With pictures left out, copy exactly every line from the one containing "Suppose, seen from" through the end of the material.

**MATERIAL PROVIDED**
○ ○ ○ ○ ○ ○ ○

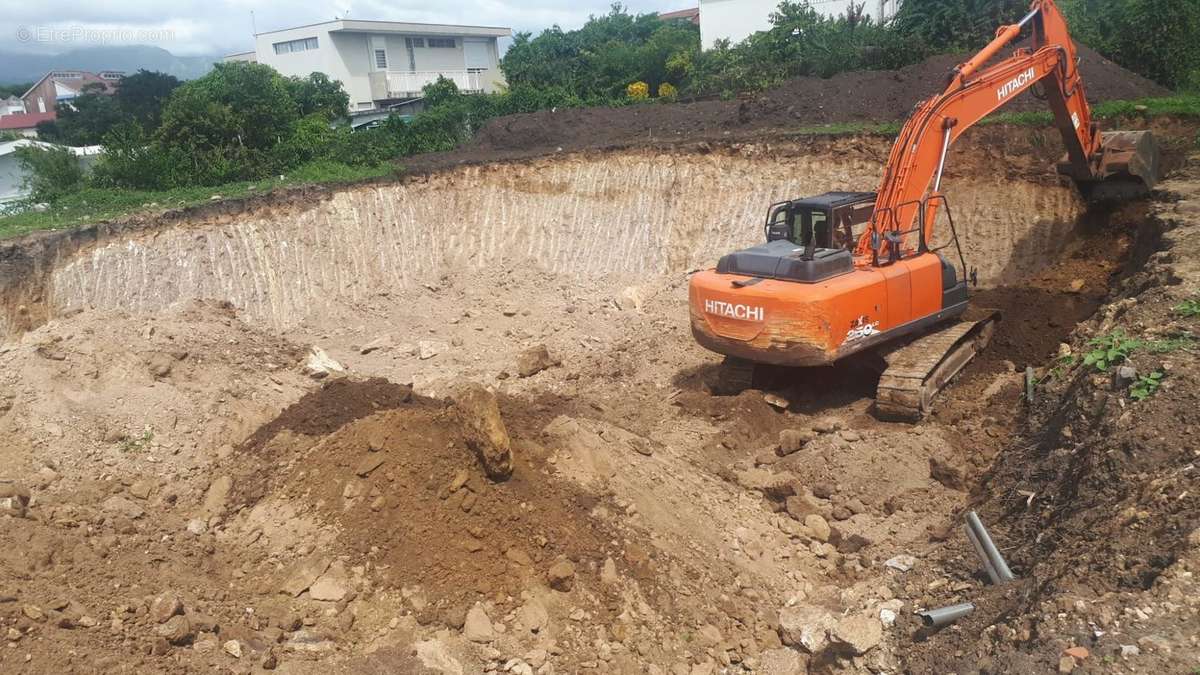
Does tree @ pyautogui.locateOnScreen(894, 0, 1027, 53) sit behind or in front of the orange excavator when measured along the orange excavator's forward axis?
in front

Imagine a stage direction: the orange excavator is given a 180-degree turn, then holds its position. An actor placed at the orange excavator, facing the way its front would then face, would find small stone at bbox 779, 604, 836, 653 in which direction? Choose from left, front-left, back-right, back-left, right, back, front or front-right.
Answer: front-left

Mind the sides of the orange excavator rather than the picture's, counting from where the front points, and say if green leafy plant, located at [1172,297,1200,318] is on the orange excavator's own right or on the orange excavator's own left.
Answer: on the orange excavator's own right

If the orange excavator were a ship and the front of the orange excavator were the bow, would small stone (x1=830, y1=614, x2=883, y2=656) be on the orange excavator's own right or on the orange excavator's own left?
on the orange excavator's own right

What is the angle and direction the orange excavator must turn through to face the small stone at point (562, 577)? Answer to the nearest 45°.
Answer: approximately 180°

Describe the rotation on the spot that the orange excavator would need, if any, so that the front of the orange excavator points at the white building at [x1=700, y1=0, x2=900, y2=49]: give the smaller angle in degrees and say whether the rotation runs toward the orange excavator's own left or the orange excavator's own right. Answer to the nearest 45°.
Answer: approximately 45° to the orange excavator's own left

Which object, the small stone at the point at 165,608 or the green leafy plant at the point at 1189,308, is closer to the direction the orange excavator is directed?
the green leafy plant

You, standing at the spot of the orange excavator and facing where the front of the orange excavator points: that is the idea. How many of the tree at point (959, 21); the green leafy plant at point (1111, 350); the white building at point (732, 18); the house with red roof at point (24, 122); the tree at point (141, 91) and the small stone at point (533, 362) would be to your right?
1

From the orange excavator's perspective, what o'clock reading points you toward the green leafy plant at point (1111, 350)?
The green leafy plant is roughly at 3 o'clock from the orange excavator.

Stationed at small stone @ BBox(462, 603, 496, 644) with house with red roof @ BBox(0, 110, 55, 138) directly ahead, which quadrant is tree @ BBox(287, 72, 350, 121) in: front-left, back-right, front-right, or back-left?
front-right

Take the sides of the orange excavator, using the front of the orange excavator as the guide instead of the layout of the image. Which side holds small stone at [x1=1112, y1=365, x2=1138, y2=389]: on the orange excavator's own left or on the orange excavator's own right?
on the orange excavator's own right

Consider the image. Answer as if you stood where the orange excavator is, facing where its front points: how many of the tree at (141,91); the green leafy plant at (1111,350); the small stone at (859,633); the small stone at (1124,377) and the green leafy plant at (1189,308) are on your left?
1

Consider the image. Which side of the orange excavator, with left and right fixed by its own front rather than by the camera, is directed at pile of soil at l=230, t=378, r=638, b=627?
back

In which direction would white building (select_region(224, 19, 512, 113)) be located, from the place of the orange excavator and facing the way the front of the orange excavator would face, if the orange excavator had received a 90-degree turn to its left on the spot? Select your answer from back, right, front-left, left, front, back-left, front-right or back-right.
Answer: front

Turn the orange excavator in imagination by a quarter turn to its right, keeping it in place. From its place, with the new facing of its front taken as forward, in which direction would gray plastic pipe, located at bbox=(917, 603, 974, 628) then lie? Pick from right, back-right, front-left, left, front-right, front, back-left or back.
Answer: front-right

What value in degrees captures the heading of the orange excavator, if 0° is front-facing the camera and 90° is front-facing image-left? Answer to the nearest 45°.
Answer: approximately 225°

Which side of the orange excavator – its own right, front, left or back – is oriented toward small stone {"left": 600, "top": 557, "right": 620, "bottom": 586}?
back
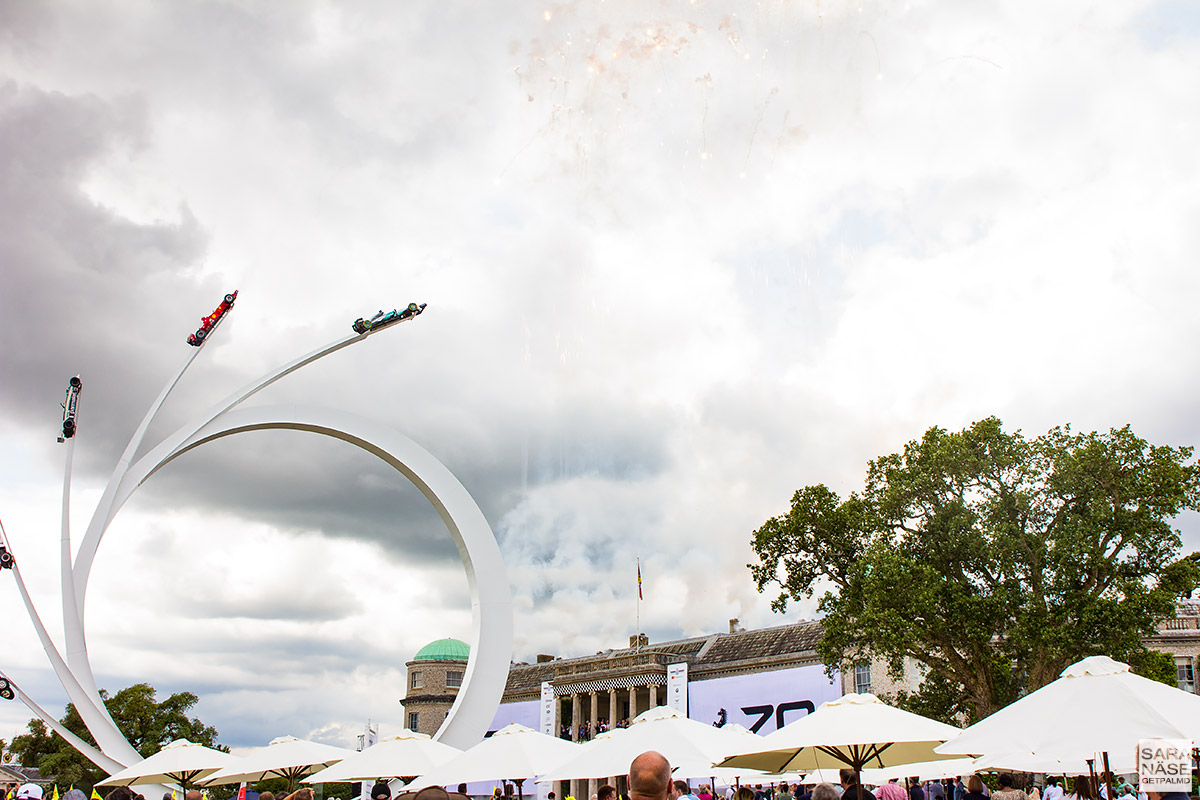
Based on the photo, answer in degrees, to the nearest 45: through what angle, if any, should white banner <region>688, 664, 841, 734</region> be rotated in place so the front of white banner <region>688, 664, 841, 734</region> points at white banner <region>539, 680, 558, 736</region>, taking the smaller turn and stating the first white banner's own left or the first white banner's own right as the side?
approximately 90° to the first white banner's own right

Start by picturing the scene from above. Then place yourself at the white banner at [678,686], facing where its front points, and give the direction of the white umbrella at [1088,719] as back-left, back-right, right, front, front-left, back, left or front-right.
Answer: front-left

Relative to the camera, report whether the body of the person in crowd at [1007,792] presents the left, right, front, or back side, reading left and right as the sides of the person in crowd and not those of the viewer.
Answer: back

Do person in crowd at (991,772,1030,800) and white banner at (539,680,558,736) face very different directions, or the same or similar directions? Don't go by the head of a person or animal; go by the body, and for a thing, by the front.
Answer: very different directions

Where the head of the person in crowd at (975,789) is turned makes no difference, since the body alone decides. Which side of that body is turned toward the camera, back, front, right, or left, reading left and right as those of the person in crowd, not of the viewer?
back

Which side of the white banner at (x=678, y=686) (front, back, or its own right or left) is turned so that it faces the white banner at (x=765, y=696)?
left
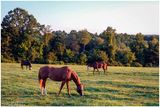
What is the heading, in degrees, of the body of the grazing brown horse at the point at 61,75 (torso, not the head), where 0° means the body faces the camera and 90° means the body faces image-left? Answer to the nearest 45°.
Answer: approximately 270°

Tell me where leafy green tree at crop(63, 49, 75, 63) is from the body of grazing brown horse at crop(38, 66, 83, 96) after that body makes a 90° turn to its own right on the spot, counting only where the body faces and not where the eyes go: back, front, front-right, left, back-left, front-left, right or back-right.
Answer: back

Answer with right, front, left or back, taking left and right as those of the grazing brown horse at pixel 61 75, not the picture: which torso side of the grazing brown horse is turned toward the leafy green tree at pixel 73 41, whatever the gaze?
left

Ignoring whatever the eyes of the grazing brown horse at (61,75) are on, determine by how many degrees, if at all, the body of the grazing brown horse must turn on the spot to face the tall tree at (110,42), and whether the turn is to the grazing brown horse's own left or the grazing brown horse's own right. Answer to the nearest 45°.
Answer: approximately 90° to the grazing brown horse's own left

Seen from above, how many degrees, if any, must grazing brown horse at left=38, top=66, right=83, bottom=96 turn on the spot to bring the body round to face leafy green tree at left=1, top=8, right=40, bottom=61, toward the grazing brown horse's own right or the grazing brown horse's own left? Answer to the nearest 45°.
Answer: approximately 90° to the grazing brown horse's own left

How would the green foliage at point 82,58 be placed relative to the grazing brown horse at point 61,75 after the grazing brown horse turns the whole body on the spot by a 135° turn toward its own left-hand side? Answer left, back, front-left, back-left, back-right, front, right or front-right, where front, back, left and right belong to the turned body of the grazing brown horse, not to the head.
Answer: front-right

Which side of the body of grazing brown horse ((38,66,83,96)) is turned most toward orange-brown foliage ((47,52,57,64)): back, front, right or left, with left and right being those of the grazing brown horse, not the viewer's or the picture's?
left

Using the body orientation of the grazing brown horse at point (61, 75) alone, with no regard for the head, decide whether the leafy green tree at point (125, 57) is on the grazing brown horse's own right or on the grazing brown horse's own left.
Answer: on the grazing brown horse's own left

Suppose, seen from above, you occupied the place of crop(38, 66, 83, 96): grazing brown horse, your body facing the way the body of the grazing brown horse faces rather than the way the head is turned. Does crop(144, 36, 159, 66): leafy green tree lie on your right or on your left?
on your left
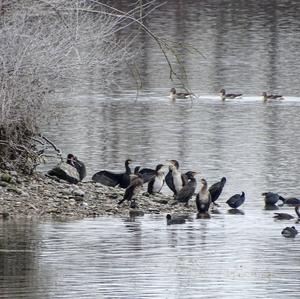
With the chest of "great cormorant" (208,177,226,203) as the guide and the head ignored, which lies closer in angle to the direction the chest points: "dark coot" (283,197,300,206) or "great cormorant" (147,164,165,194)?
the dark coot

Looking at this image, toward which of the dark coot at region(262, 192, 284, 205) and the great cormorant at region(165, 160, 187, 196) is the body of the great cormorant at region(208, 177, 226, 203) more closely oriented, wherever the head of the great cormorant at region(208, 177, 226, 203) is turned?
the dark coot

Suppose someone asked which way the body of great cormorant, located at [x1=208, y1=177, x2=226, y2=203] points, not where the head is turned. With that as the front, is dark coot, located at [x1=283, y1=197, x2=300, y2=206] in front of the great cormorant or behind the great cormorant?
in front

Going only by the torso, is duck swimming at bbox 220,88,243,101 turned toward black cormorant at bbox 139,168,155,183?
no

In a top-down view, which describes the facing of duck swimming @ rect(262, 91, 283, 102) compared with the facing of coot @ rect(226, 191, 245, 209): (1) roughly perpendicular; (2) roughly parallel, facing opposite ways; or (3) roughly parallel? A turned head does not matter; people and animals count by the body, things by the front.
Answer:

○ ○ ○ ○ ○ ○ ○

**TASK RESULT**
Suppose, seen from above, you occupied the place of crop(38, 66, 83, 96): grazing brown horse, your body facing the way the body of the grazing brown horse faces rather than the way the head is turned. Does crop(144, 36, 159, 66): leafy green tree lie on your right or on your left?
on your left
With the chest of "great cormorant" (208,177,226,203) as the guide and the head ignored, which lies closer in angle to the direction the chest points: "dark coot" (283,197,300,206) or "great cormorant" (147,164,165,194)?
the dark coot

Looking at this image, toward which of the dark coot at region(262, 192, 284, 205) and the great cormorant at region(165, 160, 187, 196) is the body of the great cormorant at region(208, 177, 226, 203) more closely oriented, wherever the head of the great cormorant at region(208, 177, 226, 203) is turned?
the dark coot

Suppose someone asked which way the body of great cormorant, located at [x1=208, y1=177, x2=226, y2=203] points, not where the head is turned. With that as the front, is dark coot, located at [x1=283, y1=197, x2=300, y2=206] in front of the great cormorant or behind the great cormorant?
in front

Going only by the torso, is duck swimming at bbox 220,88,243,101 turned toward black cormorant at bbox 139,168,155,183?
no

In a top-down view, which describes the facing of duck swimming @ rect(262, 91, 283, 102) compared with the facing of coot @ rect(226, 191, 245, 209): (1) roughly perpendicular; (2) roughly parallel, facing opposite ways; or (3) roughly parallel? A turned head does not matter; people and animals count by the body, things by the front.
Answer:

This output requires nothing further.